Exercise prompt = All of the data should be output character for character, except the pictures.
═════ Extracted information
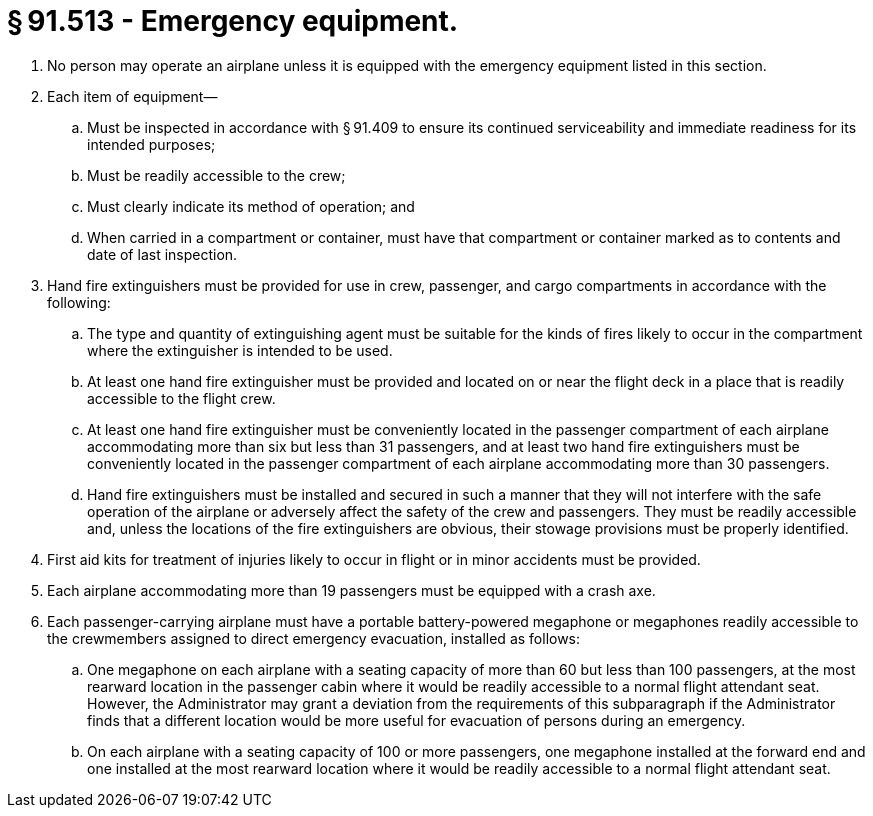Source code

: # § 91.513 - Emergency equipment.

[start=1,loweralpha]
. No person may operate an airplane unless it is equipped with the emergency equipment listed in this section.
. Each item of equipment—
[start=1,arabic]
.. Must be inspected in accordance with § 91.409 to ensure its continued serviceability and immediate readiness for its intended purposes;
.. Must be readily accessible to the crew;
.. Must clearly indicate its method of operation; and
.. When carried in a compartment or container, must have that compartment or container marked as to contents and date of last inspection.
. Hand fire extinguishers must be provided for use in crew, passenger, and cargo compartments in accordance with the following:
[start=1,arabic]
.. The type and quantity of extinguishing agent must be suitable for the kinds of fires likely to occur in the compartment where the extinguisher is intended to be used.
.. At least one hand fire extinguisher must be provided and located on or near the flight deck in a place that is readily accessible to the flight crew.
.. At least one hand fire extinguisher must be conveniently located in the passenger compartment of each airplane accommodating more than six but less than 31 passengers, and at least two hand fire extinguishers must be conveniently located in the passenger compartment of each airplane accommodating more than 30 passengers.
.. Hand fire extinguishers must be installed and secured in such a manner that they will not interfere with the safe operation of the airplane or adversely affect the safety of the crew and passengers. They must be readily accessible and, unless the locations of the fire extinguishers are obvious, their stowage provisions must be properly identified.
. First aid kits for treatment of injuries likely to occur in flight or in minor accidents must be provided.
. Each airplane accommodating more than 19 passengers must be equipped with a crash axe.
. Each passenger-carrying airplane must have a portable battery-powered megaphone or megaphones readily accessible to the crewmembers assigned to direct emergency evacuation, installed as follows:
[start=1,arabic]
.. One megaphone on each airplane with a seating capacity of more than 60 but less than 100 passengers, at the most rearward location in the passenger cabin where it would be readily accessible to a normal flight attendant seat. However, the Administrator may grant a deviation from the requirements of this subparagraph if the Administrator finds that a different location would be more useful for evacuation of persons during an emergency.
.. On each airplane with a seating capacity of 100 or more passengers, one megaphone installed at the forward end and one installed at the most rearward location where it would be readily accessible to a normal flight attendant seat.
══════════
Solved exercise =
Source code

: # § 91.513 - Emergency equipment.

[start=1,loweralpha]
. No person may operate an airplane unless it is equipped with the emergency equipment listed in this section.
. Each item of equipment—
[start=1,arabic]
.. Must be inspected in accordance with § 91.409 to ensure its continued serviceability and immediate readiness for its intended purposes;
.. Must be readily accessible to the crew;
.. Must clearly indicate its method of operation; and
.. When carried in a compartment or container, must have that compartment or container marked as to contents and date of last inspection.
. Hand fire extinguishers must be provided for use in crew, passenger, and cargo compartments in accordance with the following:
[start=1,arabic]
.. The type and quantity of extinguishing agent must be suitable for the kinds of fires likely to occur in the compartment where the extinguisher is intended to be used.
.. At least one hand fire extinguisher must be provided and located on or near the flight deck in a place that is readily accessible to the flight crew.
.. At least one hand fire extinguisher must be conveniently located in the passenger compartment of each airplane accommodating more than six but less than 31 passengers, and at least two hand fire extinguishers must be conveniently located in the passenger compartment of each airplane accommodating more than 30 passengers.
.. Hand fire extinguishers must be installed and secured in such a manner that they will not interfere with the safe operation of the airplane or adversely affect the safety of the crew and passengers. They must be readily accessible and, unless the locations of the fire extinguishers are obvious, their stowage provisions must be properly identified.
. First aid kits for treatment of injuries likely to occur in flight or in minor accidents must be provided.
. Each airplane accommodating more than 19 passengers must be equipped with a crash axe.
. Each passenger-carrying airplane must have a portable battery-powered megaphone or megaphones readily accessible to the crewmembers assigned to direct emergency evacuation, installed as follows:
[start=1,arabic]
.. One megaphone on each airplane with a seating capacity of more than 60 but less than 100 passengers, at the most rearward location in the passenger cabin where it would be readily accessible to a normal flight attendant seat. However, the Administrator may grant a deviation from the requirements of this subparagraph if the Administrator finds that a different location would be more useful for evacuation of persons during an emergency.
.. On each airplane with a seating capacity of 100 or more passengers, one megaphone installed at the forward end and one installed at the most rearward location where it would be readily accessible to a normal flight attendant seat.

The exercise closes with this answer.